Re: [Xen-users] ATI VGA Passthrough / Xen 4.2 / Linux 3.8.10

On Mon, 13 May 2013 09:49:54 -0400, Andrew Bobulsky <rulerof@xxxxxxxxx> wrote:
Top posting :P

Hello Gordan, Casey,

I hope you've had a good weekend.  I got back to my project this
morning; I decided to shove one of my 5850's into my board to see if I
could get it to work...

I've had this Windows DomU running, with GPLPV drivers, for a few
hours now.  Performance is excellent.  I'm using the 5850
passed-through as a PCIe device.  One of my 6990s is also plugged in,
and it's being used by Dom0.  Comically, I've got the better monitor
plugged into my Dom0's card because this 5850 lacks mini displayport

So a dual GPU passthrough didn't work for you, but a single GPU
secondary passthrough, as is most commonly used, works fine? I'm
happy for you. Glad to hear that it's the dualness of the GPU that
was foiling your previous attempts.

I also can't get gfx_passthru=1 to work.  Nothing happens other than
an SDL window claiming to be a Serial console showing up on my Dom0's
screen.  I even have the 5850 set up as my BIOS's primary video card.
Oh well :)

I _think_ that could be because it is trying to pass through the
host's primary GPU as the primary GPU for the domU. Isn't that the
way it is supposed to work?

You could try setting up your X on the secondary GPU, and pass the
primary through with gfx_passthru=1 and see what happens.
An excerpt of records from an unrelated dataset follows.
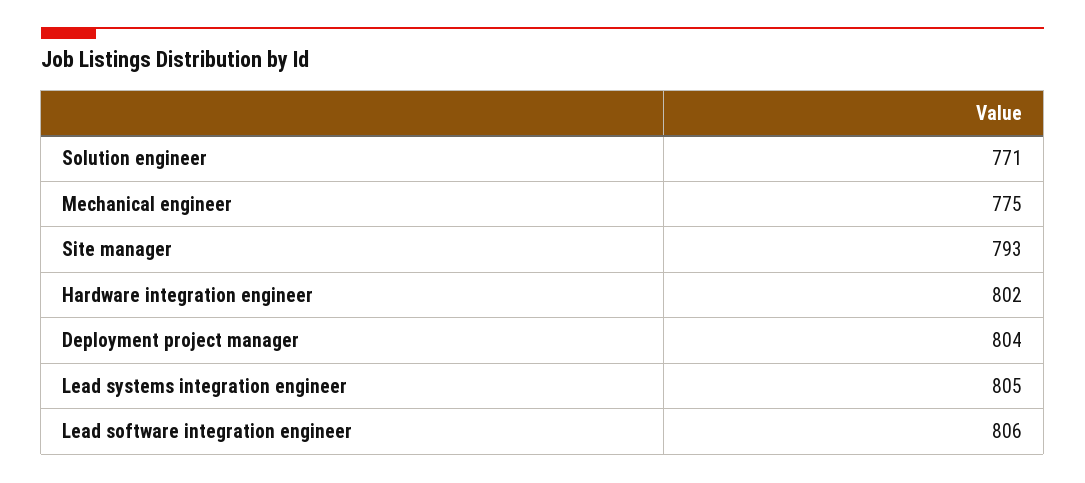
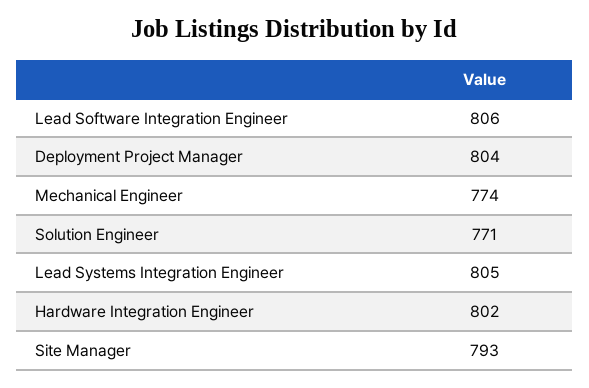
  {
    "Solution engineer": 771,
-   "Mechanical engineer": 775,
+   "Mechanical engineer": 774,
    "Site manager": 793,
    "Hardware integration engineer": 802,
    "Deployment project manager": 804,
    "Lead systems integration engineer": 805,
    "Lead software integration engineer": 806
  }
Gordan, I'm going to poke through your other email later and see if I
can present some information to help you line up any of your
suspicions.  Given the way things have gone for me---and I've
basically duplicated as much of your and Casey's setups as humanly
possible here---I've got to believe the problem here is ACS, or
something related to it.  I can even reboot this VM and the card just
keeps on working.

What bothers me is that ACS is purely a security feature, not a
functionality feature.

On another note, should we retire this thread soon?  It's getting a
bit long and I don't want to discourage any future googlers, nor get
too off topic :P

We could start a new one, I guess? Or perhaps take it to xen-devel
as if it continues it is likely to get low-level and debug-y.

The main thing that bothers me at the moment is that it _looks_
like my 5520 PCIe bridge
(as in: 5520 PCIe bridge -> NF200 PCIe router -> VGA)

clearly starts reporting uncorrected errors on the PCIe bus when
the GPU passthrough starts to go wrong that the GPU crashes in
the domU and takes the domU down with it.

1) This clearly doesn't happen with bare metal, so there is
something happening with the low-level hypervisor interraction
that seems to be resulting in corrupt data being sent down the
PCIe bus.

2) This doesn't seem to happen in simple 3D applications. For
example, I can run OCCT GPU test full screen or furmark in a window
for hours without any issues, but as soon as I fire up a game
it all goes wrong in very short order. The Quadro case is
horribly intermittent, but the ATI behaves very predictably.
It always tends to crash at exactly the same point, which
leads me to think there is a very specific, very particular thing
the domU tries to do that leads to everything falling apart.

If only I could figure out _what_ that particular something
is, I might actually stand a chance of doing something
about it (hence why I was talking about taking PCIe
capture dumps, but I imagine this is going to be akin to
looking through several GBs of wireshark logs, i.e.
boring, time consuming, labour intensive, and without any
a-priori promise that it will yield any useful findings.